题目要求 1:
根据原文回答下列问题：
(a) 数组 A 的下标从几开始？
(b) shift 操作对所选元素做哪个方向的循环移位？
(c) 对 A={6, 2, 4, 8, 5, 1, 4} 执行 shift(2, 4, 5, 7) 后得到什么？
题目要求 2:
判断下列说法是否与原文相符，回答“是”或“否”，并引用原文中起决定作用的词句：
(a) shift 操作要求 k 大于 1。
(b) 传统 RMQ 问题中的数组 A 会发生变化。
(c) 在 {6, 8, 4, 5, 4, 1, 2} 上执行 shift(1, 2) 得到 8, 6, 4, 5, 4, 1, 2。
题目要求 3:
请将原文中的句子“Note that the indices start from 1, i.e. the left-most element is A[1].”译成中文。

原文:
##############################

NYOJ 1012 RMQ with Shifts （线段树）

题目链接

• In the traditional RMQ (Range Minimum Query) problem, we have a static array A. Then for each query (L, R)(L \leR), we report the minimum value among A[L], A[L + 1], ..., A[R]. Note that the indices start from 1, i.e. the left-most element is A[1].
  
  In this problem, the array A is no longer static: we need to support another operation
  
  shift(i1, i2, i3,..., ik)(i1 < i2 < ... < ik, k > 1)
  
  we do a left ``circular shift" of A[i1], A[i2], ..., A[ik].
  
  For example, if A={6, 2, 4, 8, 5, 1, 4}, then shift(2, 4, 5, 7) yields {6, 8, 4, 5, 4, 1, 2}. After that,shift(1, 2) yields 8, 6, 4, 5, 4, 1, 2.

##############################

所给材料:

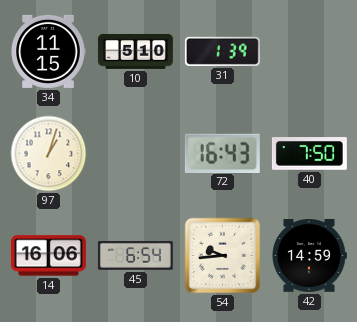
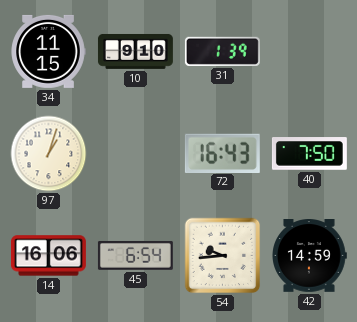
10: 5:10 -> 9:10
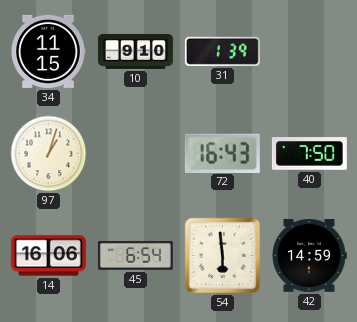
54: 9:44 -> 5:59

##############################

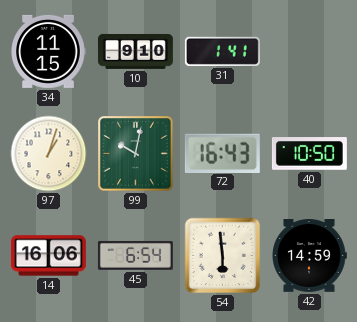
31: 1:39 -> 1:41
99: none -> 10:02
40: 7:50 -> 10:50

##############################

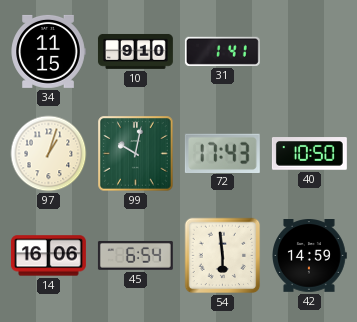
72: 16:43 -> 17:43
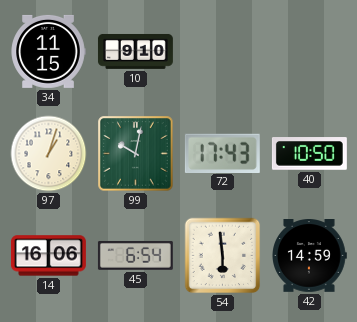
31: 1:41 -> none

##############################

参考答案 1:
(a) 从 1 开始，最左边的元素是 A[1]。
(b) 向左循环移位（left circular shift）。
(c) {6, 8, 4, 5, 4, 1, 2}。

参考答案 2:
(a) 是。“k > 1”
(b) 否。“we have a static array A”
(c) 是。“After that,shift(1, 2) yields 8, 6, 4, 5, 4, 1, 2.”

参考答案 3:
注意，下标从 1 开始，即最左边的元素是 A[1]。